Gilberto Carvalho confessa em entrevista à Folha que cometeu crime de responsabilidade; pode ser denunciado por qualquer cidadão, perder a função e ter cassados seus direitos políticos por cinco anos

Há muito tempo, talvez há muitos anos, a imprensa brasileira não publicava uma informação tão importante como a que está na Folha de hoje e foi tornada pública ontem à tarde, quando a Folha Online a colocou no ar. Gilberto Carvalho, secretário-geral da Presidência, esteve no ninho dos black blocs. Ele próprio contou isso à […]

Por Reinaldo Azevedo Atualizado em 31 jul 2020, 03h37 - Publicado em 24 jun 2014, 07h45
Carvalho na mesa com o MST: esse é seu lado, digamos, moderado. Ele fez coisa bem pior...

Carvalho na mesa com o MST: esse é seu lado, digamos, moderado. Ele fez coisa bem pior…

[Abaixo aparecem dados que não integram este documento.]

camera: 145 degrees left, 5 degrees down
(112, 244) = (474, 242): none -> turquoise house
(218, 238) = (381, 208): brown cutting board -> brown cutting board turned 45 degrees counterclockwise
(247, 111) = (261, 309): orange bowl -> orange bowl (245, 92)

Há muito tempo, talvez há muitos anos, a imprensa brasileira não publicava uma informação tão importante como a que está na Folha de hoje e foi tornada pública ontem à tarde, quando a Folha Online a colocou no ar. Gilberto Carvalho, secretário-geral da Presidência, esteve no ninho dos black blocs. Ele próprio contou isso à repórter Natuza Nery. Na segunda, o jornal trouxe uma entrevista com o chefão petista — na prática, o mais poderoso no PT depois de Lula. Ele dizia que os xingamentos e vaias a Dilma não partiram só da elite branca de São Paulo — claro que não! Mas aí não havia novidade. Repetia a uma jornalista séria o que já havia dito a gente cuja seriedade é regulada pelo caixa. A revelação de que esteve com os black blocs? Bem, esta, sim, é inédita. E, segundo os meus valores ao menos — e, creio, os de milhões de pessoas —, escandalosa e imoral. Nota-se, no entanto, por sua fala, que ele parece se orgulhar de seu feito. Sua percepção indecorosa da realidade está em cada palavra, em cada linha, em cada detalhe.

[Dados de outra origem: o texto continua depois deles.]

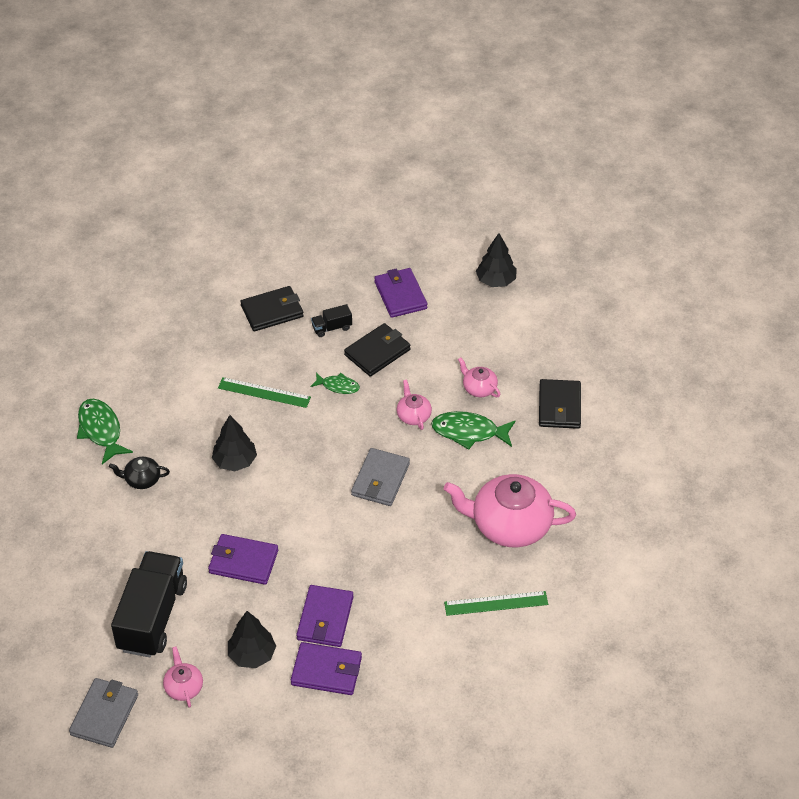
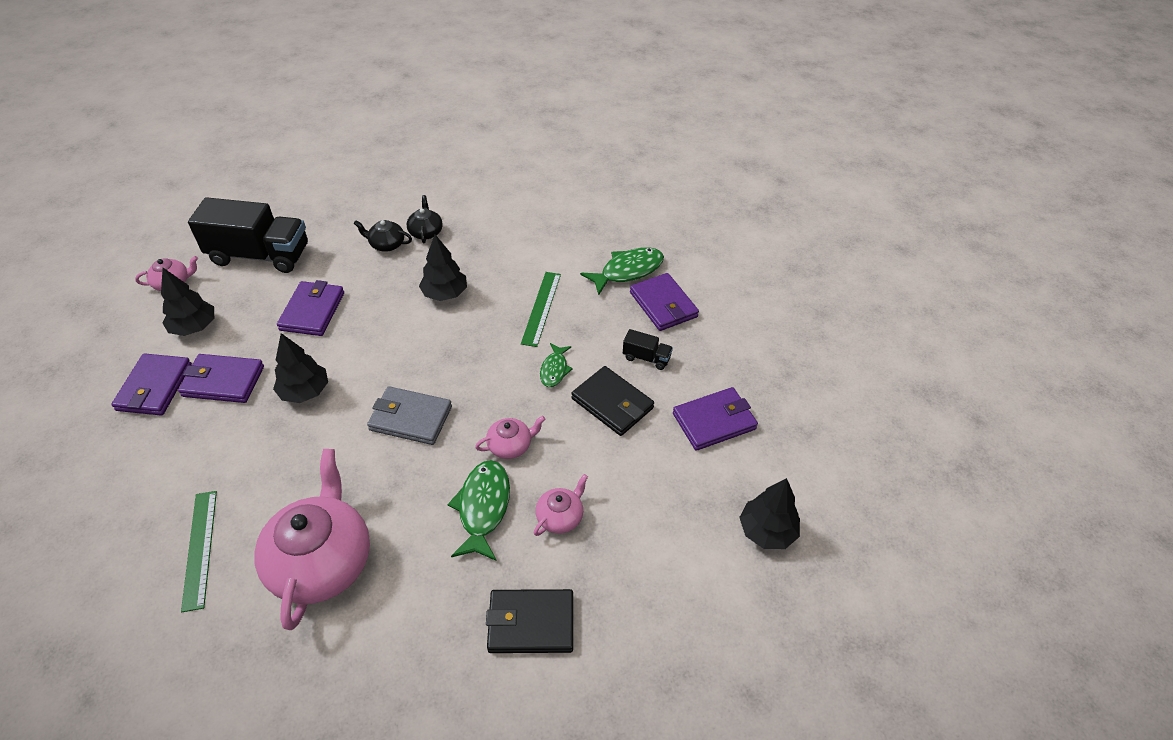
camera: 85 degrees right, 0 degrees up
(101, 430) = (488, 200): green fish -> green fish (628, 271)
(104, 715) = (161, 237): grey wallet -> none
(155, 510) = (386, 244): none -> black teapot
(272, 311) = (663, 305): black wallet -> purple wallet
(332, 328) = (646, 358): black truck -> black truck turned 135 degrees clockwise
(344, 555) = (305, 392): none -> black tree

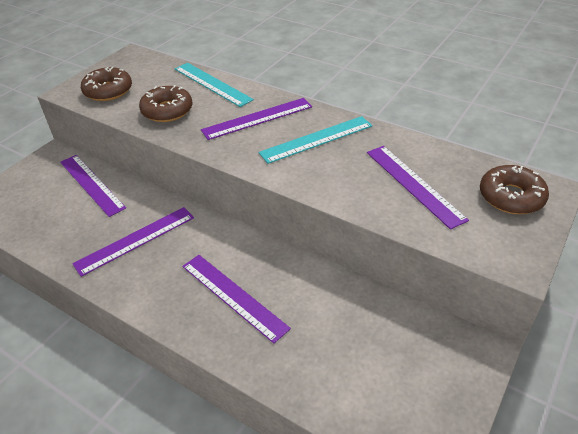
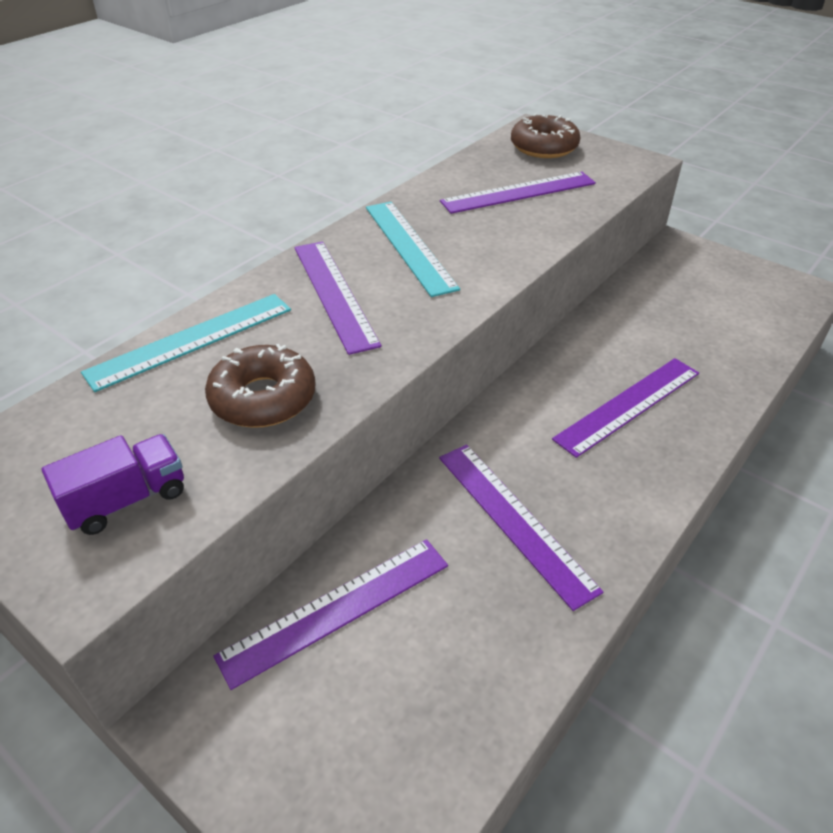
camera: 85 degrees left, 0 degrees up
(108, 91) = (127, 500): brown donut -> purple truck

O que Carvalho queria com a turma do quebra-quebra? Segundo ele, conversar para fazer um “diagnóstico”. Ah, bom. O ministro se refere ao grupo segundo o jargão dos baderneiros, chamando-os de “partidários da tática ‘black bloc’”. Tática? Quem tem tática tem também uma estratégia. O método dos arruaceiros é quebrar tudo. O objetivo, eles já deixaram claro, é mudar o poder. Logo, Carvalho está admitindo, por imposição da lógica, que ele reconhece a prática como legítima, embora diga discordar dela. E o faz em tom professoral. Nas reuniões com os mascarados — que certamente estavam de cara limpa quando falaram com o ministro —, o petista tentou convencê-los de que a violência só os isolava. Coitadinhos! O professor Carvalho queria ser didático.

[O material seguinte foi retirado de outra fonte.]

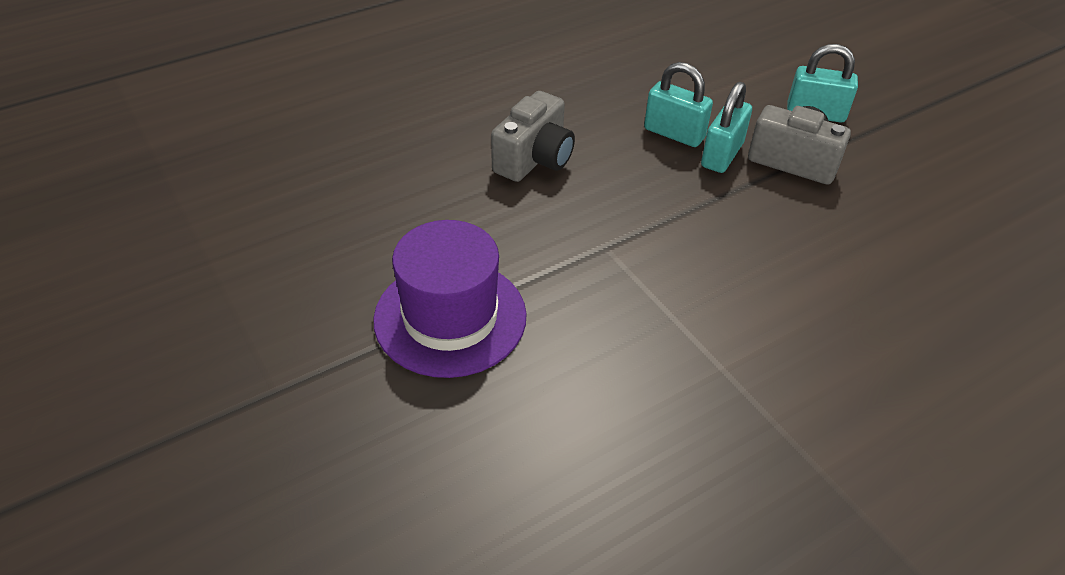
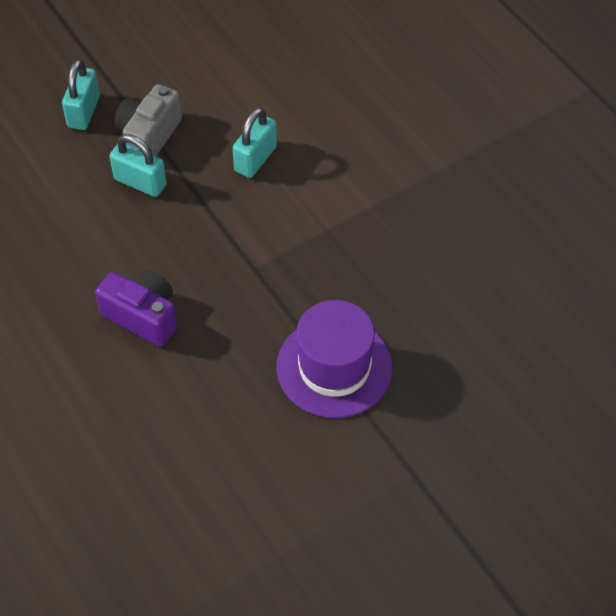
camera: 90 degrees left, 10 degrees up
(534, 159) = (143, 316): grey camera -> purple camera
(674, 133) = (109, 213): turquoise padlock -> turquoise padlock (255, 159)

Mais grave do que isso: na entrevista à Folha, o ministro dá mostras de condescender com os motivos dos black blocs, Diz ele que a tal tática “tem a convicção de uma violência praticada pelo Estado através das omissões nos serviços públicos e denuncia muito a violência policial na periferia, com aquela história de que, na periferia, as balas não são de borracha, são metálicas e letais. E que a única forma de reagir contra essa violência é também com a violência, que eles dizem que não é contra pessoas, mas contra símbolos e objetivos. Por isso escolhem bancos e concessionárias de carros importados”.

Leiam o texto da Folha. O ministro diz discordar, mas, em nenhum momento, critica frontalmente a bandidagem mascarada. Então vamos ver. O MTST invade o que lhe dá na telha e faz ameaças explícitas à ordem. O ministro conversa com eles. O MST, nós já vimos, faz sangrar 30 policiais num dia, e, no outro, lá estão seus representantes com Dilma. O próprio Carvalho compareceu a um evento do grupo. Índios partem para a porrada em Brasília e ferem um policial com flecha, mas, claro!, lá está o intrépido Carvalho para bater um papo.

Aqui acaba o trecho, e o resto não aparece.